→ What the exercise asks
For this listing, the lines between the one holding "right shoulder: (702, 1294)" and the one holding "right wrist: (403, 1256)", inclusive, must be set down exactly.

→ Data for the task
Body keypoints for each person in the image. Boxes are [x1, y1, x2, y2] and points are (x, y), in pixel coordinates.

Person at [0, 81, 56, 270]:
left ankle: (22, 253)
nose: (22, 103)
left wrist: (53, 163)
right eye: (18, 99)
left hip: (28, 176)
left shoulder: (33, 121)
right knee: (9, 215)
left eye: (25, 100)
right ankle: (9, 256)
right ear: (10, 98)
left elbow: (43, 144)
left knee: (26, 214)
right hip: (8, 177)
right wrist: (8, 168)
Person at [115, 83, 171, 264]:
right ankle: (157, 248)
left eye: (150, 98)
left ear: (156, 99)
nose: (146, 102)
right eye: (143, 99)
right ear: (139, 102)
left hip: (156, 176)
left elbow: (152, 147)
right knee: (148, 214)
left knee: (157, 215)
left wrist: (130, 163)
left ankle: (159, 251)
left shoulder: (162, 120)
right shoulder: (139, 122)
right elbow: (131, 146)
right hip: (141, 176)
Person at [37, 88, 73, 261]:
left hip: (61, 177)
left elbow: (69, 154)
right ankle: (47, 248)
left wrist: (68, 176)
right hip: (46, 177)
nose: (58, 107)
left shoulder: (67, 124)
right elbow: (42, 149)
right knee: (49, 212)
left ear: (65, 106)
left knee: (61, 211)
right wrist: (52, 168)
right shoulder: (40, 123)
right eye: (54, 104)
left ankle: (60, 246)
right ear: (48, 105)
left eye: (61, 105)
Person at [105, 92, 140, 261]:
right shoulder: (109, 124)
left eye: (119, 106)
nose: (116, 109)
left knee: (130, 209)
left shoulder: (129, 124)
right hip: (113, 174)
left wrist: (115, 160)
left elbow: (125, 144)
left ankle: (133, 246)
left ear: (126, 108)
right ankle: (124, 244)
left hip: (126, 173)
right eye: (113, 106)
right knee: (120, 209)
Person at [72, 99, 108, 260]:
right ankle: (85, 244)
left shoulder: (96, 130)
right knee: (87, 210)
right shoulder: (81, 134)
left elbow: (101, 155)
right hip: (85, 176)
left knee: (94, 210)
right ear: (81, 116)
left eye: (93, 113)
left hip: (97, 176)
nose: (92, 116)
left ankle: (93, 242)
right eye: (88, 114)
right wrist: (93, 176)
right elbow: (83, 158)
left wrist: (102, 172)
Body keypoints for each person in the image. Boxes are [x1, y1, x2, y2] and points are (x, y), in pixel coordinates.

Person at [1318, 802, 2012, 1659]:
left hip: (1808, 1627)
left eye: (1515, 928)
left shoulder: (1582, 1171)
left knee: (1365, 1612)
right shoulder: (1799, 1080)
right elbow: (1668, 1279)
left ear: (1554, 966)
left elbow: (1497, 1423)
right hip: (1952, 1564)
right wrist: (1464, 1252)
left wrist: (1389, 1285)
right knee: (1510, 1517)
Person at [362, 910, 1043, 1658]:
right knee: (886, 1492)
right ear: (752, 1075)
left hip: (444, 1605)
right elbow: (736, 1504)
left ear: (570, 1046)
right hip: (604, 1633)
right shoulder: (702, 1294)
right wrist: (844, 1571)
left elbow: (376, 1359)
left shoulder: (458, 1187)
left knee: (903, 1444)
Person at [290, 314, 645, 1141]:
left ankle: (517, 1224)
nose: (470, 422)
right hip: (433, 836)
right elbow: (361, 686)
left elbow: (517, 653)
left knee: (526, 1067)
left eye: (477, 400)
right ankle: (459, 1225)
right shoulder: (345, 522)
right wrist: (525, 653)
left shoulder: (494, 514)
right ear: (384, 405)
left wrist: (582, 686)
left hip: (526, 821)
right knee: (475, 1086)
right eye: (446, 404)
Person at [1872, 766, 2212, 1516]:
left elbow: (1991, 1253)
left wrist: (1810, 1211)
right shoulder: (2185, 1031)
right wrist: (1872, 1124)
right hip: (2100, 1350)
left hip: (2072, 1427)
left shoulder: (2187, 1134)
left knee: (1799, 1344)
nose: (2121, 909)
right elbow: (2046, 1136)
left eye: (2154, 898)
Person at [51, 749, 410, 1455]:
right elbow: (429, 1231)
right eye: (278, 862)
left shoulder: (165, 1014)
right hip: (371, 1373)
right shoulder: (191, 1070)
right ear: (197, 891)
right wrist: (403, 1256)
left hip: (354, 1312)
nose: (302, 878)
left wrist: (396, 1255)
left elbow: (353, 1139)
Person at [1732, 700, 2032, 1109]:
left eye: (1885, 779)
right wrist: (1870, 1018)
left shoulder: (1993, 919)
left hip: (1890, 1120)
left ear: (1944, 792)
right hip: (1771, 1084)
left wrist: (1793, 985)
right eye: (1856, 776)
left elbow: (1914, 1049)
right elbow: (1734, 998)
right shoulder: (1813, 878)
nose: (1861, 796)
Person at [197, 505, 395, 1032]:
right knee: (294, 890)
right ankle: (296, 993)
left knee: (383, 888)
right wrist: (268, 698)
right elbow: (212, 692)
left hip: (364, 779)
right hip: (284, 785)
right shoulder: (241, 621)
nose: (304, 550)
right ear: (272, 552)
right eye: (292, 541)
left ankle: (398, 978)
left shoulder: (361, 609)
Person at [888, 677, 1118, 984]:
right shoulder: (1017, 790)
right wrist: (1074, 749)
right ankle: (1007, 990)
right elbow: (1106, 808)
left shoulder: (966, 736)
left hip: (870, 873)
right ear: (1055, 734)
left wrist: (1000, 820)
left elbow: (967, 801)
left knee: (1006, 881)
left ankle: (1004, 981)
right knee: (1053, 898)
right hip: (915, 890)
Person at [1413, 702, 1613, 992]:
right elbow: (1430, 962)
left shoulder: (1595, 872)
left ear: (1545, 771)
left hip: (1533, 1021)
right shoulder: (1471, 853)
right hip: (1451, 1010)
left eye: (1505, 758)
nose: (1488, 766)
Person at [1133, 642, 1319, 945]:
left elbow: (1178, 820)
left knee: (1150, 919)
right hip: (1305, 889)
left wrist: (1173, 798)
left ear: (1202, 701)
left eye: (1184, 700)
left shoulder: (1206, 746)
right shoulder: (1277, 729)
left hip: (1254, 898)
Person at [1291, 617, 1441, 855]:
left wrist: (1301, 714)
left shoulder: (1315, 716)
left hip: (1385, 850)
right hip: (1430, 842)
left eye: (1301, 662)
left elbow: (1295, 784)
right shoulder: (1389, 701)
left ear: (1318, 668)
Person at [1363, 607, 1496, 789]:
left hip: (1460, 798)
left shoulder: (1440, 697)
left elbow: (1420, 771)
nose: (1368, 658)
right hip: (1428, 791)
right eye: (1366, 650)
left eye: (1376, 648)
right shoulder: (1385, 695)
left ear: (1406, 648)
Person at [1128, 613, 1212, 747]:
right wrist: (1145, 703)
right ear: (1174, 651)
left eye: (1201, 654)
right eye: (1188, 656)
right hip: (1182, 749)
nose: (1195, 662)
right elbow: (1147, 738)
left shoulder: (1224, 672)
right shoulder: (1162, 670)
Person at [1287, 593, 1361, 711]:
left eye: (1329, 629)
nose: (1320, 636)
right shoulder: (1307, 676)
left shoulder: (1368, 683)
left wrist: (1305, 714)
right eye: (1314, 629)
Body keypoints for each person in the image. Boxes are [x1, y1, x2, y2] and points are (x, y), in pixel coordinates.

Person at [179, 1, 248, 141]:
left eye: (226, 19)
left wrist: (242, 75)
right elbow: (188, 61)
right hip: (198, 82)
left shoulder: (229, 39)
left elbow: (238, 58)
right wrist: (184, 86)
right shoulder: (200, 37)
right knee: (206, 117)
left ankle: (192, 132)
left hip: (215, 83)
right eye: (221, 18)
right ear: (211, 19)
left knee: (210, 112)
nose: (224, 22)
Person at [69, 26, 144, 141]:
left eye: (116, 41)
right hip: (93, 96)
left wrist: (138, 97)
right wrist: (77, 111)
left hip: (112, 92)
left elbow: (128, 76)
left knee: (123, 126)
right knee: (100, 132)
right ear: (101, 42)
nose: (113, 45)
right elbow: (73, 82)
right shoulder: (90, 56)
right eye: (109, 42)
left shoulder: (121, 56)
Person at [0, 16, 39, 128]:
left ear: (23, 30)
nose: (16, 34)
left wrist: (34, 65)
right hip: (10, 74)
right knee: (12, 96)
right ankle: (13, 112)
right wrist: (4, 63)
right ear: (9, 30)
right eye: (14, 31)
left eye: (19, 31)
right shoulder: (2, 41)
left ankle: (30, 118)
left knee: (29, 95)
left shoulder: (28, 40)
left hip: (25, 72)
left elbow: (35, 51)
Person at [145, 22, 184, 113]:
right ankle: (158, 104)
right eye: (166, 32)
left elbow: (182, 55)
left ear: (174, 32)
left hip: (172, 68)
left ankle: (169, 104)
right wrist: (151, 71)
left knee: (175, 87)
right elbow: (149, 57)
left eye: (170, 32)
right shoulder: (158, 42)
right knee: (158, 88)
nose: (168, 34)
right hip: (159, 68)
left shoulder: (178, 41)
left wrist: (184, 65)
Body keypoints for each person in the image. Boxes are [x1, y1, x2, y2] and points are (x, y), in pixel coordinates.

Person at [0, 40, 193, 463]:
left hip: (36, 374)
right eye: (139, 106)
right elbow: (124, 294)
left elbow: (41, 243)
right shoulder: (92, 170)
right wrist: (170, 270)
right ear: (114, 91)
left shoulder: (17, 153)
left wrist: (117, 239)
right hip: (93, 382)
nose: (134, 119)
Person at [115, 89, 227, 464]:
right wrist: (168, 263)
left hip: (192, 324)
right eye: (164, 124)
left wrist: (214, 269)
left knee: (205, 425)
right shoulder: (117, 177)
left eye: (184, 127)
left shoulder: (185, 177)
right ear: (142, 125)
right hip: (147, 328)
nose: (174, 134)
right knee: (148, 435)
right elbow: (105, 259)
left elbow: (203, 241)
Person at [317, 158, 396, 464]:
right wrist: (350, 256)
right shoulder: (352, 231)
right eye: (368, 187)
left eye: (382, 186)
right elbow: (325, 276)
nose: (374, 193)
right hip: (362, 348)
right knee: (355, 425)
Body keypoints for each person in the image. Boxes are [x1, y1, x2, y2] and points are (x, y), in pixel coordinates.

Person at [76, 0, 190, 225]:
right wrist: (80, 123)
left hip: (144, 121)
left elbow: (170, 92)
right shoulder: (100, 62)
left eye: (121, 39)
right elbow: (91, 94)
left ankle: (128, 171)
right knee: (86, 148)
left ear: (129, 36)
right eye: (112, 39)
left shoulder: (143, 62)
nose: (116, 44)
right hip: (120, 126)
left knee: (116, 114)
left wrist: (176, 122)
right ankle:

→ Answer for this exercise
right shoulder: (702, 1294)
right wrist: (844, 1571)
left elbow: (376, 1359)
left shoulder: (458, 1187)
left knee: (903, 1444)
Person at [290, 314, 645, 1141]:
left ankle: (517, 1224)
nose: (470, 422)
right hip: (433, 836)
right elbow: (361, 686)
left elbow: (517, 653)
left knee: (526, 1067)
left eye: (477, 400)
right ankle: (459, 1225)
right shoulder: (345, 522)
right wrist: (525, 653)
left shoulder: (494, 514)
right ear: (384, 405)
left wrist: (582, 686)
left hip: (526, 821)
right knee: (475, 1086)
right eye: (446, 404)
Person at [1872, 766, 2212, 1516]:
left elbow: (1991, 1253)
left wrist: (1810, 1211)
right shoulder: (2185, 1031)
right wrist: (1872, 1124)
right hip: (2100, 1350)
left hip: (2072, 1427)
left shoulder: (2187, 1134)
left knee: (1799, 1344)
nose: (2121, 909)
right elbow: (2046, 1136)
left eye: (2154, 898)
Person at [51, 749, 410, 1455]:
right elbow: (429, 1231)
right eye: (278, 862)
left shoulder: (165, 1014)
right hip: (371, 1373)
right shoulder: (191, 1070)
right ear: (197, 891)
right wrist: (403, 1256)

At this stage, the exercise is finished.